A mother hen calls her chicks to protect them from predators. Satan is the predator, according to Allis-Pike. "Just as the mother hen literally uses her body to protect her chick's life, Christ literally uses his body to protect his children from spiritual destruction," she said.
Christ also used his body to bring the resurrection of all people to pass.
"The beauty of the hen metaphor is that it goes beyond language, allowing the readers to simply feel Christ's love for us," Allis-Pike said.
When Christ spoke to the Nephites, he expanded the metaphor to include the past, present and future.
"How oft have I gathered you," refers to the past.
"How oft would I have gathered you," is a conditional reference to the past.
"How oft will I gather you," refers to the future.
"And then in the very act of speaking to these people he is talking in the present and caring for them.
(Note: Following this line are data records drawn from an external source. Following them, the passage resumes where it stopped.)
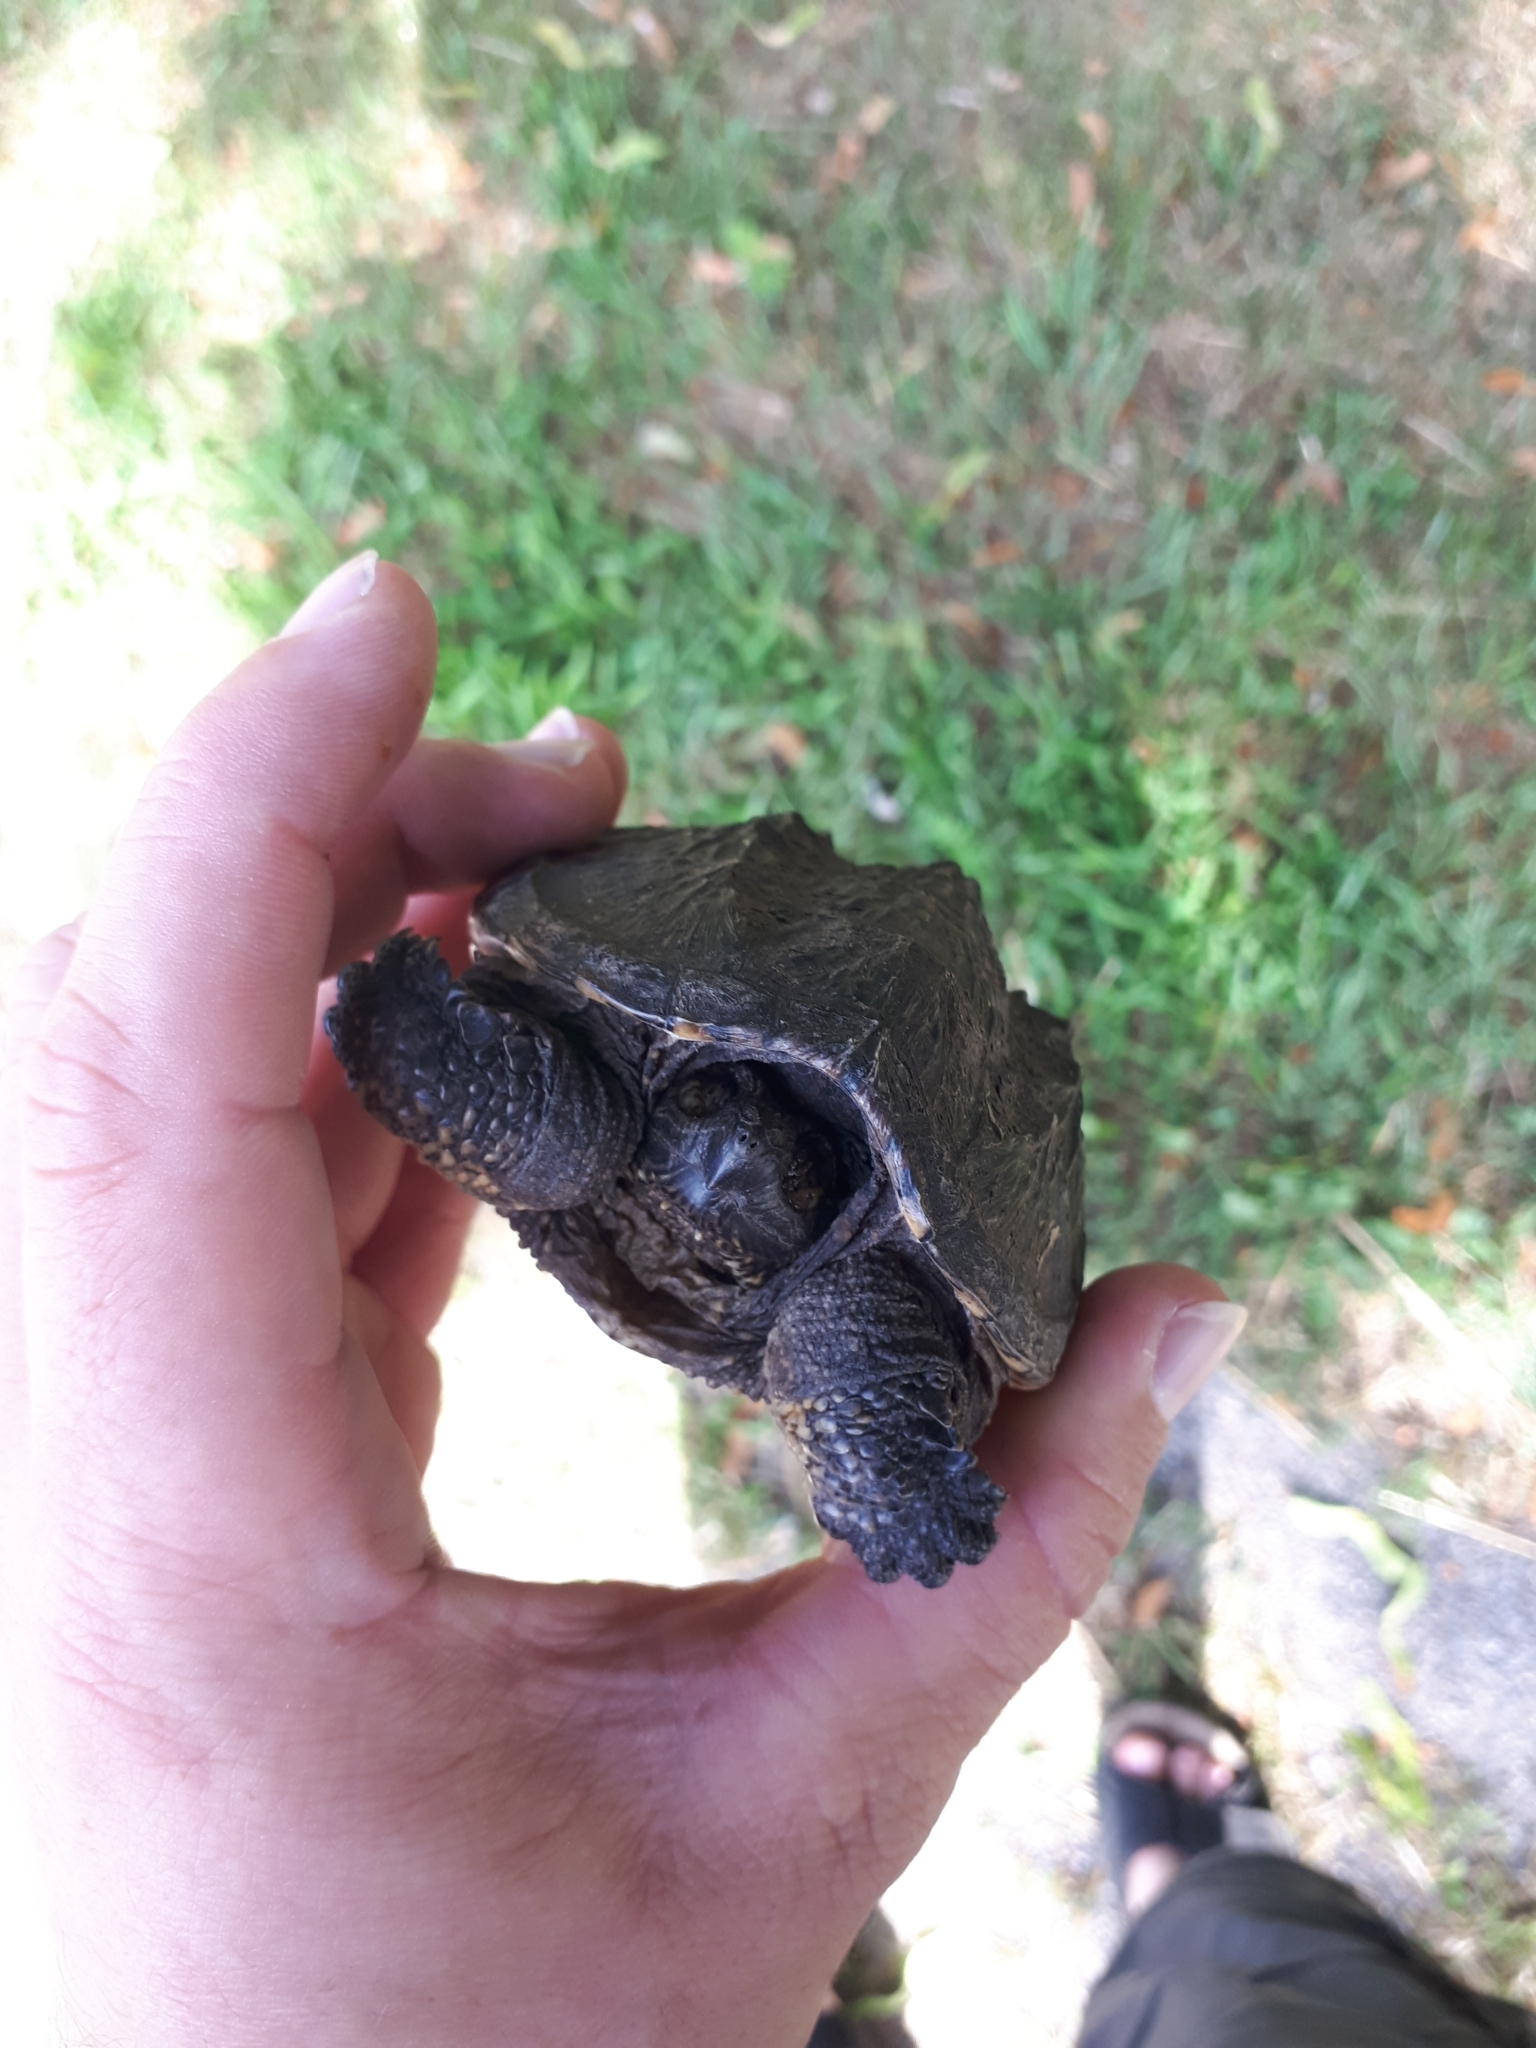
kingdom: Animalia
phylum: Chordata
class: Testudines
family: Chelydridae
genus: Chelydra
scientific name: Chelydra serpentina
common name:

Like a hen who watches gently over her chicks, Christ is always available," Allis-Pike said.
In the four verses of the metaphor Christ uses the verb "gather" eight times. This is an active process, according to Allis-Pike. Those who were killed in the destruction were those who refused to be gathered.
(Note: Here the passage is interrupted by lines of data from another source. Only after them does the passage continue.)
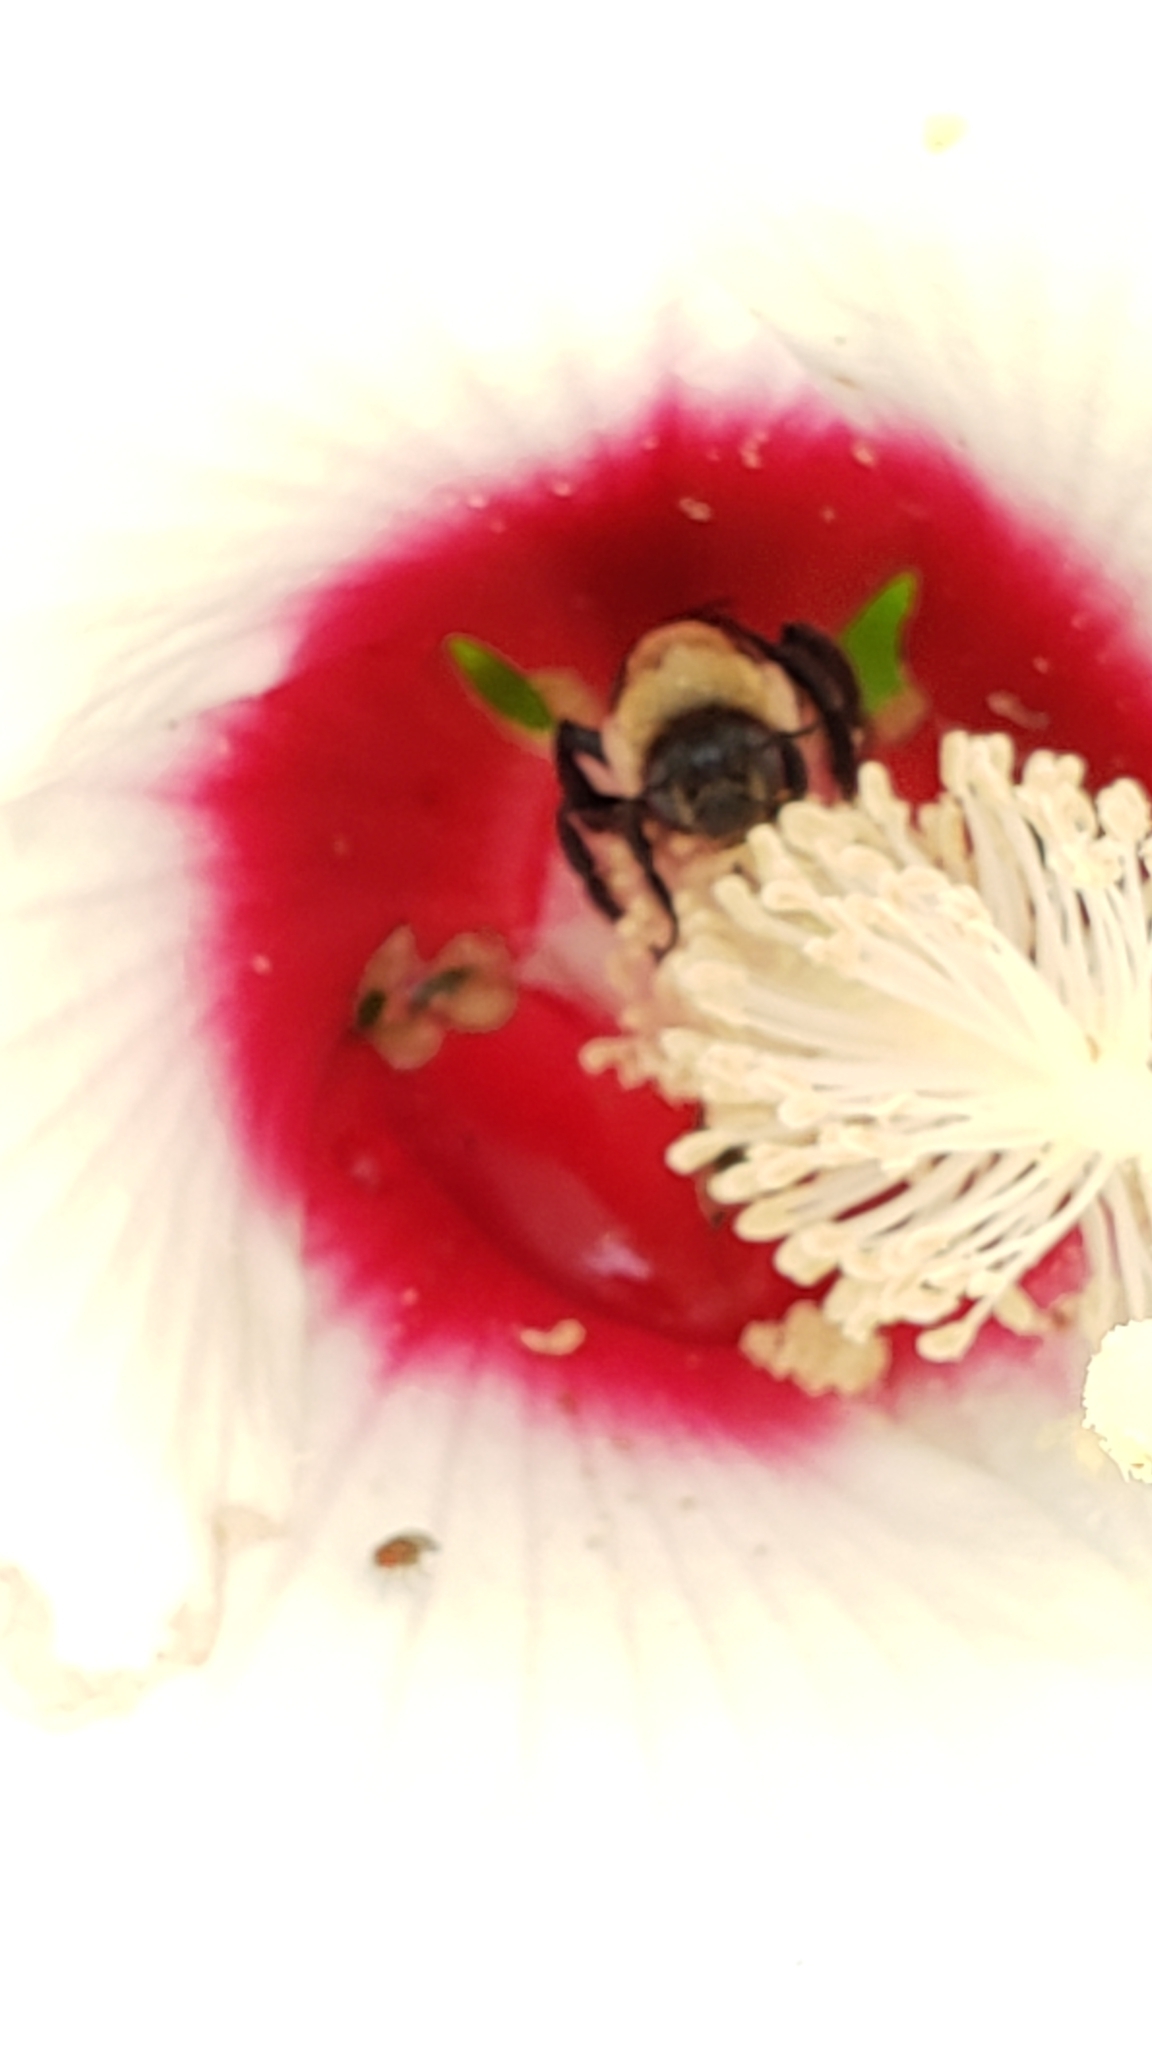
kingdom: Plantae
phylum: Tracheophyta
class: Magnoliopsida
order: Malvales
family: Malvaceae
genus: Hibiscus
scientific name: Hibiscus moscheutos
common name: Common rose-mallow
"But if the chicks, or the people of the House of Israel, run away ... Christ can not save them from the devouring predator, Satan," Allis-Pike said.
According to Allis-Pike, the hen metaphor sequence in Third Nephi can also be read as a "covenant lawsuit" where Christ takes the position of a prosecutor over those who have died and where the survivors act as witnesses.
Each reciting of the hen metaphor is posed as a question and builds a case against those who rejected the merciful invitation to be gathered. It also applies the covenant question to the Nephite survivors ... and to the readers of Third Nephi as well.
Christ finished his invitation. Allis-Pike points out that the survivors' response to this second announcement from Christ was not silence. The people begin to weep. They weep for the lost. They weep for their sins. But Christ's love turns their weeping to joy as the darkness lifts.
"Christ's use of the hen metaphor has played a major role in this transition (from weeping to joy). Christ in his infinite wisdom has created a visual, powerful healing metaphor that allows people to come to terms with the destruction and the loss of life they have witnessed ... and teaches of their covenant relationship with Christ," Allis-Pike said.